• Page text:
--- Start ---
But the Australian airline today gave two reasons for optimism.

First, it said forward bookings were improving even as it restored capacity. The shares, which slumped to a low of A$2.84 in April during the Sars scare, pepped up three cents or 1% to A$3.25.

Second, the company confirmed it was still fighting to get its proposed alliance with Air New Zealand (Air NZ) off the ground. It plans to appeal an early thumbsdown from Canberra regulators on Monday.

Qantas wants to buy a 22.5% stake in Air NZ for NZ$550m(£197m) to underpin a alliance on routes to, from and within New Zealand. It is these international sectors that will face pressure from Sir Richard Branson's local offshoot, Virgin Blue.

The Australian Competition and Consumer Commission shot down the tie-up in its first overview, triggering the appeal. New Zealand regulators, also poring over the deal, have said they will not deliver a verdict until next month.
--- End ---
• Task instructions:
1 - List every company or government body that the Qantas news report mentions by name.
2 - Answer these questions from the Qantas report:
(a) What low did the shares fall to in April?
(b) What size of stake in Air NZ does Qantas want to buy?
(c) When do New Zealand regulators say they will give their verdict?
3 - Carry the Qantas news report forward from its final sentence.

• Dataset extract:
--- Start ---
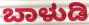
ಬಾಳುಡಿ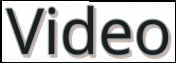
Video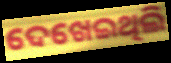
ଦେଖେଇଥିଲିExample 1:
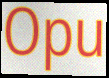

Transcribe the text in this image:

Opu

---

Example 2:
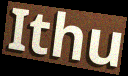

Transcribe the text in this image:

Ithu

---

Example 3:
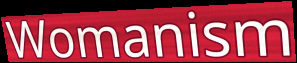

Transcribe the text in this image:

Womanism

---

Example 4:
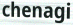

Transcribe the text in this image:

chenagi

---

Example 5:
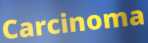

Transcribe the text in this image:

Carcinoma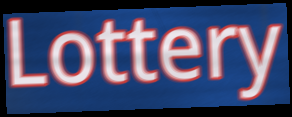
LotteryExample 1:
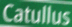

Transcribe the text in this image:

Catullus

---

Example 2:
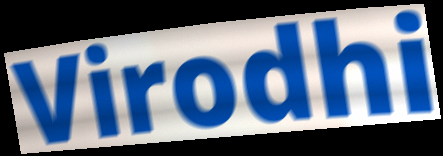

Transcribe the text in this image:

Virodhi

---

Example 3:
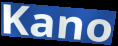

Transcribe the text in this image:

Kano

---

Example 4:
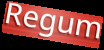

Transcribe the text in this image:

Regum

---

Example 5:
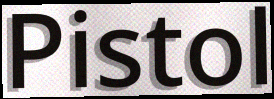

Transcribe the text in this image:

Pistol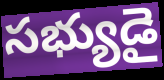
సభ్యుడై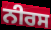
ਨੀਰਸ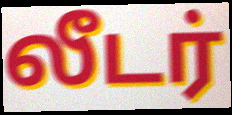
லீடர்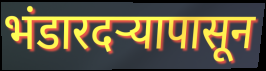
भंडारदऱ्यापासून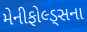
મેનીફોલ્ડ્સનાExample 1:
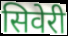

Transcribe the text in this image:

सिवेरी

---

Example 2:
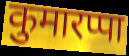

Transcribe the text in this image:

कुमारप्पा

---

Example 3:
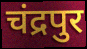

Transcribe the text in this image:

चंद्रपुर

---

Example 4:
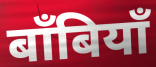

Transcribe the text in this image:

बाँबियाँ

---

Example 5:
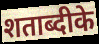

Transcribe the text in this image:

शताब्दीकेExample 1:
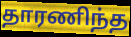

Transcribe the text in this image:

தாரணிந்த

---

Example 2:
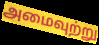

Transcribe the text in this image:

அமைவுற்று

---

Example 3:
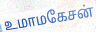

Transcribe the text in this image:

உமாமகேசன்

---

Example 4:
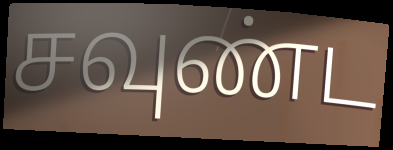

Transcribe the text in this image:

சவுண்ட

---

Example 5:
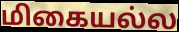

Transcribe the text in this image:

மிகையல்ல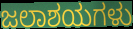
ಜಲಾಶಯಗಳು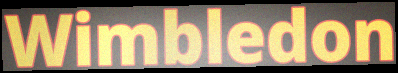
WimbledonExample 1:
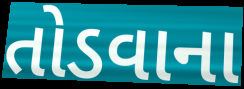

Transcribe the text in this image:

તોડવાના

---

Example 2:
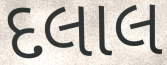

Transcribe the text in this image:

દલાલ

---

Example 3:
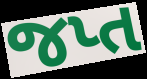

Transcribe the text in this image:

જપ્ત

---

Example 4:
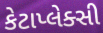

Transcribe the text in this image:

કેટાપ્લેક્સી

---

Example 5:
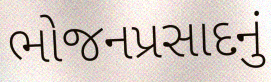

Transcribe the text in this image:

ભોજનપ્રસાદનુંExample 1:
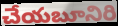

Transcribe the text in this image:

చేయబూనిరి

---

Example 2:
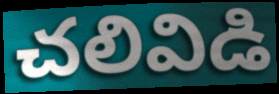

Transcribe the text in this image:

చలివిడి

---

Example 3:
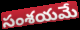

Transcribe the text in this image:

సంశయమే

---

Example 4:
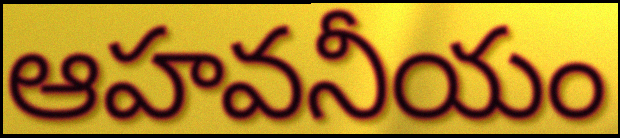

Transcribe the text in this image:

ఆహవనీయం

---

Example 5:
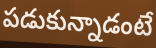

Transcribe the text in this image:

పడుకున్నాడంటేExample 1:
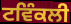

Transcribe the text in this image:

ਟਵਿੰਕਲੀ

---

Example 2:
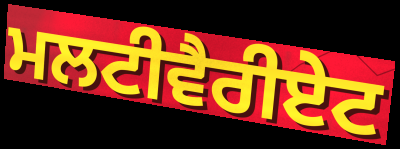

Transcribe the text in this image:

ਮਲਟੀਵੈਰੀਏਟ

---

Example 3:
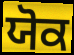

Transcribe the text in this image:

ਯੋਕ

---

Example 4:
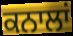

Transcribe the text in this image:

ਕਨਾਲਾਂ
--- End ---
• Expected results:
1 -
Qantas
Air New Zealand (Air NZ)
Virgin Blue
Australian Competition and Consumer Commission

2 -
(a) A$2.84
(b) 22.5%
(c) Not until next month

3 -
Qantas has also been in the news this week as the Australian and Singapore governments signed a more-liberal bilateral airservices agreement.

Critically for Qantas, the new framework stopped short of a full open-skies deal. And that means, for the time being at least, Qantas gets to keep Singapore Airlines (SIA) off its lucrative trans-Pacific routes between Sydney and the US West Coast.

Analysts reckon that the US routes, contested only by United Airlines, may eventually account for as much as a third of Qantas's net earnings.

Brambles Industries, the troubled international logistics business, failed to get a lift from news that chief executive CK Chow had abruptly jumped ship to a post in Hong Kong. The shares, which receive the occasional boost from stale takeover talk, dropped eight cents, or 1.7%, to A$4.70. David Turner, the financial director, will take Sir CK's place.

Peter Lehmann Wines, at the centre of a tussle between Allied Domecq and Switzerland's Hess Group, traded up seven cents or 1.8% at A$4.02. That is two cents better than Allied's latest offer, the highest on the table.

Despite Wall Street's wobble overnight, the All Ordinaries index was 8.5 points higher at 3181.3, a 0.3% gain.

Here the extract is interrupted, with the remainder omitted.